EXTRACTED INFORMATION:
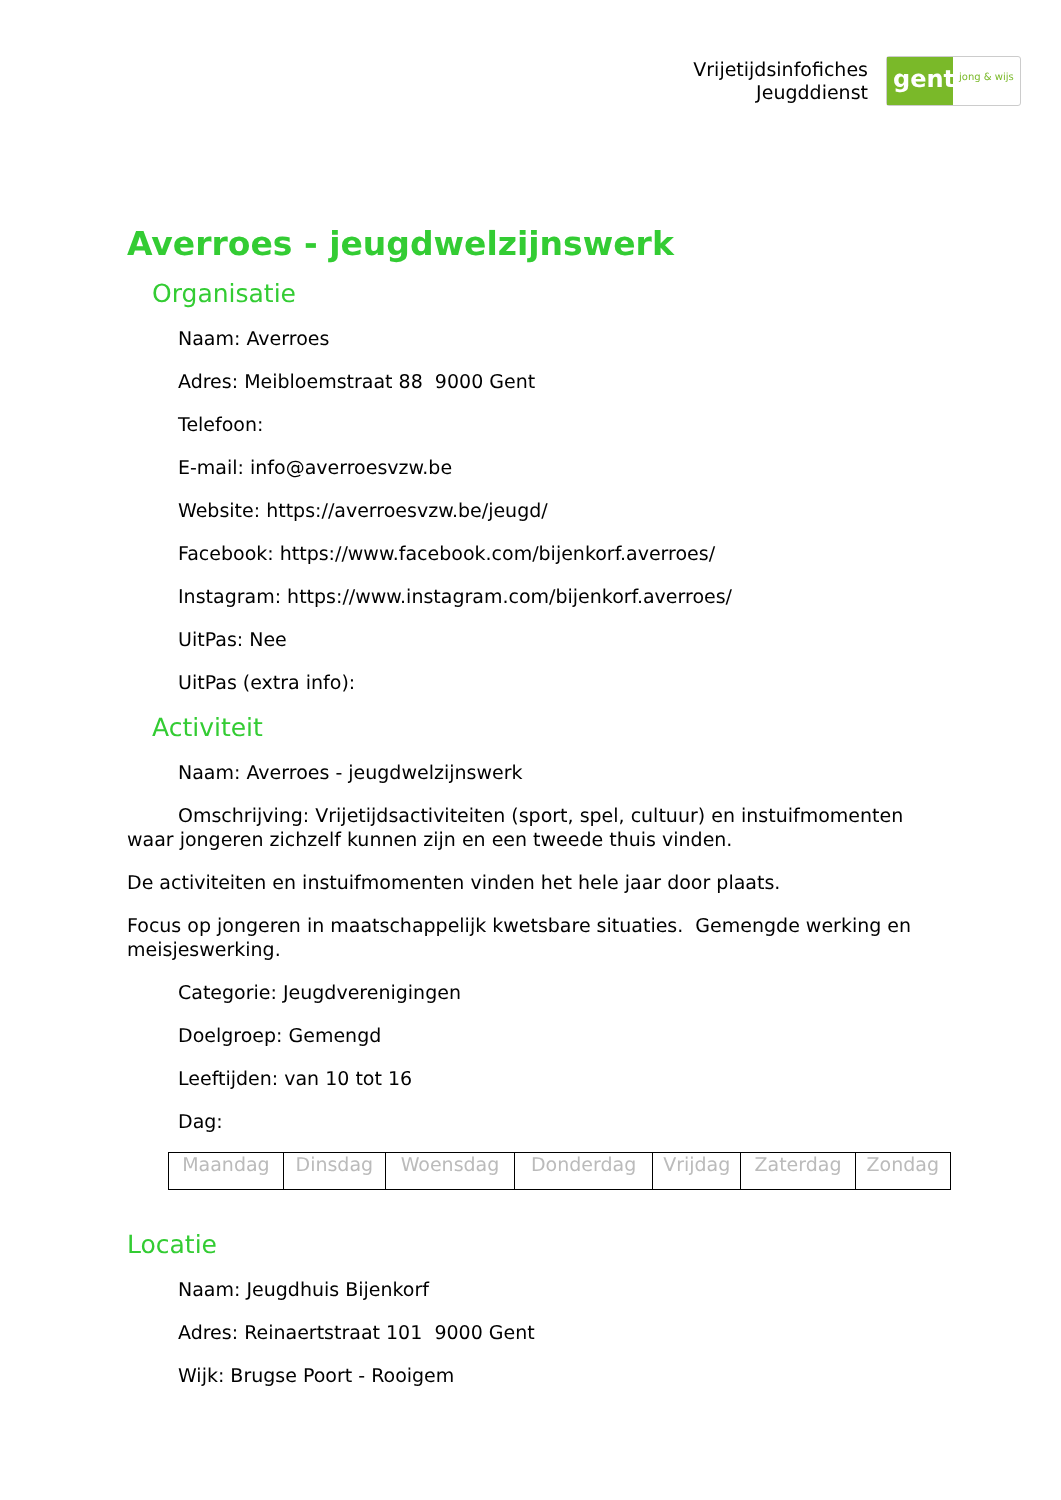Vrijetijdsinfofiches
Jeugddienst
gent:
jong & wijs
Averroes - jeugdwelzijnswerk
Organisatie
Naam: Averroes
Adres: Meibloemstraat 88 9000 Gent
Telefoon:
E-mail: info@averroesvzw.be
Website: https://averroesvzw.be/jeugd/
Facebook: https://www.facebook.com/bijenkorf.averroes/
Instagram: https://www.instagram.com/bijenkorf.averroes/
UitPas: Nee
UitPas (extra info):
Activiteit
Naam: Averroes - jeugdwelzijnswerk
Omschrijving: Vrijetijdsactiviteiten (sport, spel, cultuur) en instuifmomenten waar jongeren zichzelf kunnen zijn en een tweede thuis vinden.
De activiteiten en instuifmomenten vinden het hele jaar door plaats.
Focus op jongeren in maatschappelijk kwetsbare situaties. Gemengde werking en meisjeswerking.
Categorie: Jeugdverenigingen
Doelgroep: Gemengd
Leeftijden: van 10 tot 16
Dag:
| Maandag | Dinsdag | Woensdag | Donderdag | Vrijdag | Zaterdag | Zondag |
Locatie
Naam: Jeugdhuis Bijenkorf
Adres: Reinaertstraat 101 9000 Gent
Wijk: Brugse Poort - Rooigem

PROBLEM DESCRIPTION:
In case the records contain pictures, keep those out and repeat the rest exactly.

ANSWER TO THIS EXERCISE:
Vrijetijdsinfofiches
Jeugddienst
gent:
jong & wijs
Averroes - jeugdwelzijnswerk
Organisatie
Naam: Averroes
Adres: Meibloemstraat 88 9000 Gent
Telefoon:
E-mail: info@averroesvzw.be
Website: https://averroesvzw.be/jeugd/
Facebook: https://www.facebook.com/bijenkorf.averroes/
Instagram: https://www.instagram.com/bijenkorf.averroes/
UitPas: Nee
UitPas (extra info):
Activiteit
Naam: Averroes - jeugdwelzijnswerk
Omschrijving: Vrijetijdsactiviteiten (sport, spel, cultuur) en instuifmomenten waar jongeren zichzelf kunnen zijn en een tweede thuis vinden.
De activiteiten en instuifmomenten vinden het hele jaar door plaats.
Focus op jongeren in maatschappelijk kwetsbare situaties. Gemengde werking en meisjeswerking.
Categorie: Jeugdverenigingen
Doelgroep: Gemengd
Leeftijden: van 10 tot 16
Dag:
| Maandag | Dinsdag | Woensdag | Donderdag | Vrijdag | Zaterdag | Zondag |
Locatie
Naam: Jeugdhuis Bijenkorf
Adres: Reinaertstraat 101 9000 Gent
Wijk: Brugse Poort - Rooigem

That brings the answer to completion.